> [Reading text]
By Tiemoko Diallo
BAMAKO (Reuters) - Ousted Mali President Ibrahim Boubacar Keita left the country on Saturday for medical treatment in Abu Dhabi, an adviser said, as talks about a transition back to civilian rule following last month's military coup got off to a chaotic start.
Keita, 75, was hospitalised in the capital Bamako on Tuesday, six days after he was released from detention by the ruling junta, which seized power on Aug. 18.
His former chief of staff, Mamadou Camara, told Reuters that Keita left Bamako on Saturday evening aboard a plane chartered by the United Arab Emirates at the request of Mali's ruling junta.
"It is a medical visit of between 10 and 15 days," Camara said.
Keita's medical condition is unclear. He had a benign tumour removed from his neck in 2016.
West African leaders, fearing the coup could set a precedent that would undermine their power and an international fight against Islamist militants in the wider Sahel region, initially insisted Keita be restored to power.
But they have since dropped that demand and are now calling for elections within a year: a timeline the junta, the National Committee for the Salvation of the People (CNSP), has not committed to.
Talks about the shape of the transition period opened on Saturday with hundreds of representatives from the junta, political parties and civil society groups attending an opening ceremony in Bamako.
But less than an hour after it began, supporters of the M5-RFP coalition, which led mass demonstrations against Keita before the coup, began to protest, accusing the junta of excluding them from most working groups.
M5-RFP supporters in the conference hall shouted down the moderator onstage, bringing proceedings to a halt.
The moderator later announced that the M5-RFP would be able to participate in all of the working groups, which calmed the coalition's supporters and allowed the event to resume.

> [Dataset content]
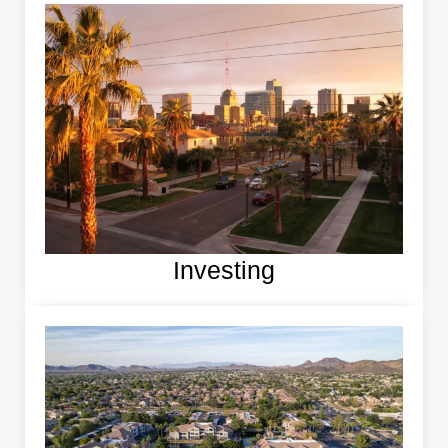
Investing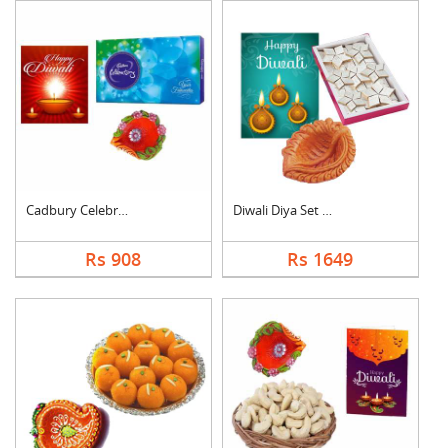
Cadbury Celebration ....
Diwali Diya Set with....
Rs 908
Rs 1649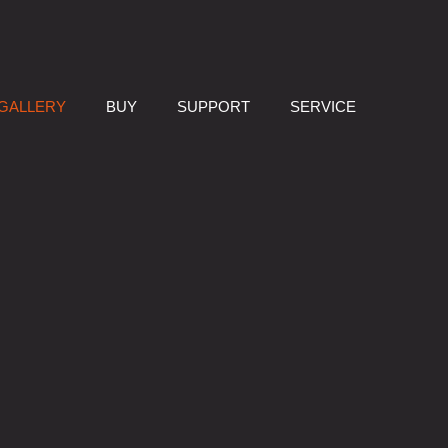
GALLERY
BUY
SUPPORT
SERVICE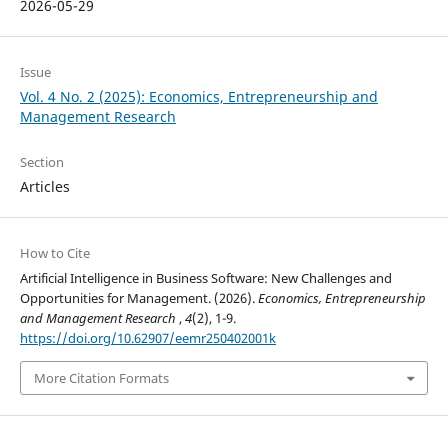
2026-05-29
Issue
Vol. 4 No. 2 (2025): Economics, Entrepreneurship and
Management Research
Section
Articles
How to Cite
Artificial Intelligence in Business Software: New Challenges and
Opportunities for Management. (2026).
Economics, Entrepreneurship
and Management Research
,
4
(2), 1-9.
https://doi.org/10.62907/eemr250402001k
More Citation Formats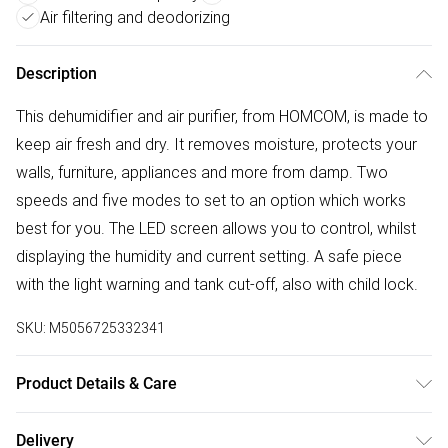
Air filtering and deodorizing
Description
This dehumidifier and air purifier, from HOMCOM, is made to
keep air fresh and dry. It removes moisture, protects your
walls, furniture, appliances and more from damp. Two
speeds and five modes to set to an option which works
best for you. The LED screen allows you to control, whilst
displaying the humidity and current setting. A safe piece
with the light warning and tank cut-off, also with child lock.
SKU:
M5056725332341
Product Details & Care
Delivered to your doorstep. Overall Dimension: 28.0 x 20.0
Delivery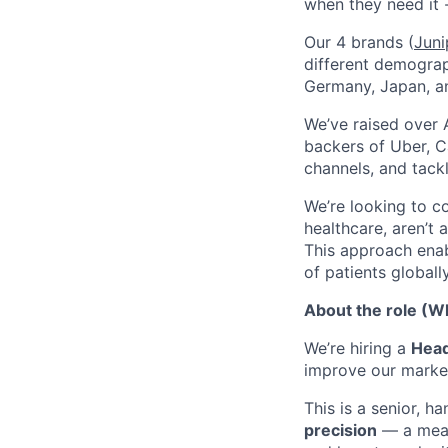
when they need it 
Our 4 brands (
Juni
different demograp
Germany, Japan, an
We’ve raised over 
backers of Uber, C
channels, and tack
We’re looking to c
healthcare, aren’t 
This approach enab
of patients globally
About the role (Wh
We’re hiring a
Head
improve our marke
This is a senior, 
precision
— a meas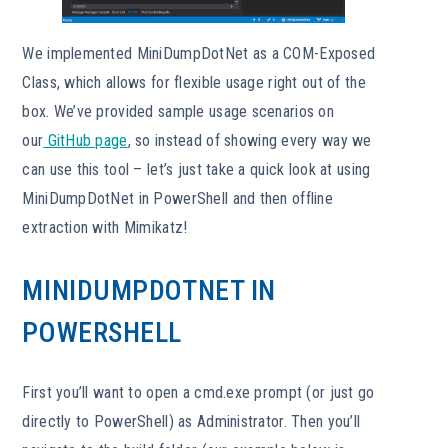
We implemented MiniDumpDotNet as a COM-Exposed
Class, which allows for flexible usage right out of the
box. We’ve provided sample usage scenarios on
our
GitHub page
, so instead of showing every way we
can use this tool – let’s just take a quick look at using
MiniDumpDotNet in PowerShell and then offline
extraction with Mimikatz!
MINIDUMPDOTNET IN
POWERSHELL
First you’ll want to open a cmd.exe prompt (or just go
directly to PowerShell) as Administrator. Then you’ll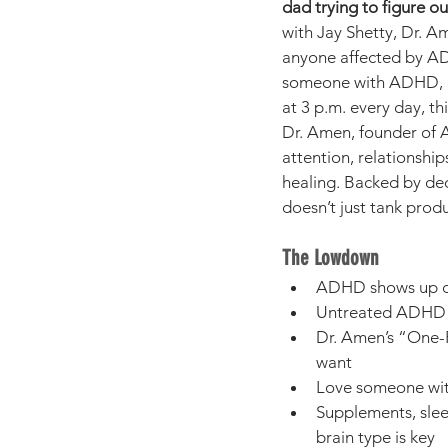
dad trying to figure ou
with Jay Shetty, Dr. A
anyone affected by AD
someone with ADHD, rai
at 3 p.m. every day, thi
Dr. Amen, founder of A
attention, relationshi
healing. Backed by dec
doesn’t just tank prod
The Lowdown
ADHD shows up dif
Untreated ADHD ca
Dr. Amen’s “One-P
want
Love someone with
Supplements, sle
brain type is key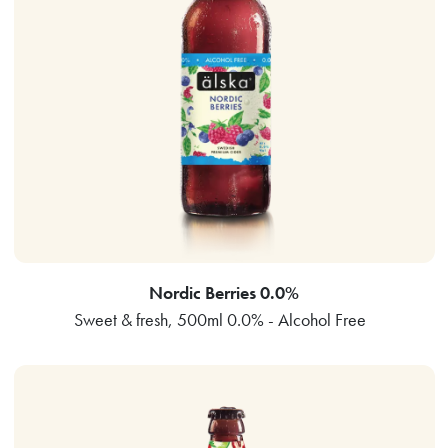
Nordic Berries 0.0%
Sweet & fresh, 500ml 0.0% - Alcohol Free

> [What you have to do]
Reproduce the news article about Keita leaving Mali for medical treatment in full, word for word.

> [Solution below]
By Tiemoko Diallo
BAMAKO (Reuters) - Ousted Mali President Ibrahim Boubacar Keita left the country on Saturday for medical treatment in Abu Dhabi, an adviser said, as talks about a transition back to civilian rule following last month's military coup got off to a chaotic start.
Keita, 75, was hospitalised in the capital Bamako on Tuesday, six days after he was released from detention by the ruling junta, which seized power on Aug. 18.
His former chief of staff, Mamadou Camara, told Reuters that Keita left Bamako on Saturday evening aboard a plane chartered by the United Arab Emirates at the request of Mali's ruling junta.
"It is a medical visit of between 10 and 15 days," Camara said.
Keita's medical condition is unclear. He had a benign tumour removed from his neck in 2016.
West African leaders, fearing the coup could set a precedent that would undermine their power and an international fight against Islamist militants in the wider Sahel region, initially insisted Keita be restored to power.
But they have since dropped that demand and are now calling for elections within a year: a timeline the junta, the National Committee for the Salvation of the People (CNSP), has not committed to.
Talks about the shape of the transition period opened on Saturday with hundreds of representatives from the junta, political parties and civil society groups attending an opening ceremony in Bamako.
But less than an hour after it began, supporters of the M5-RFP coalition, which led mass demonstrations against Keita before the coup, began to protest, accusing the junta of excluding them from most working groups.
M5-RFP supporters in the conference hall shouted down the moderator onstage, bringing proceedings to a halt.
The moderator later announced that the M5-RFP would be able to participate in all of the working groups, which calmed the coalition's supporters and allowed the event to resume.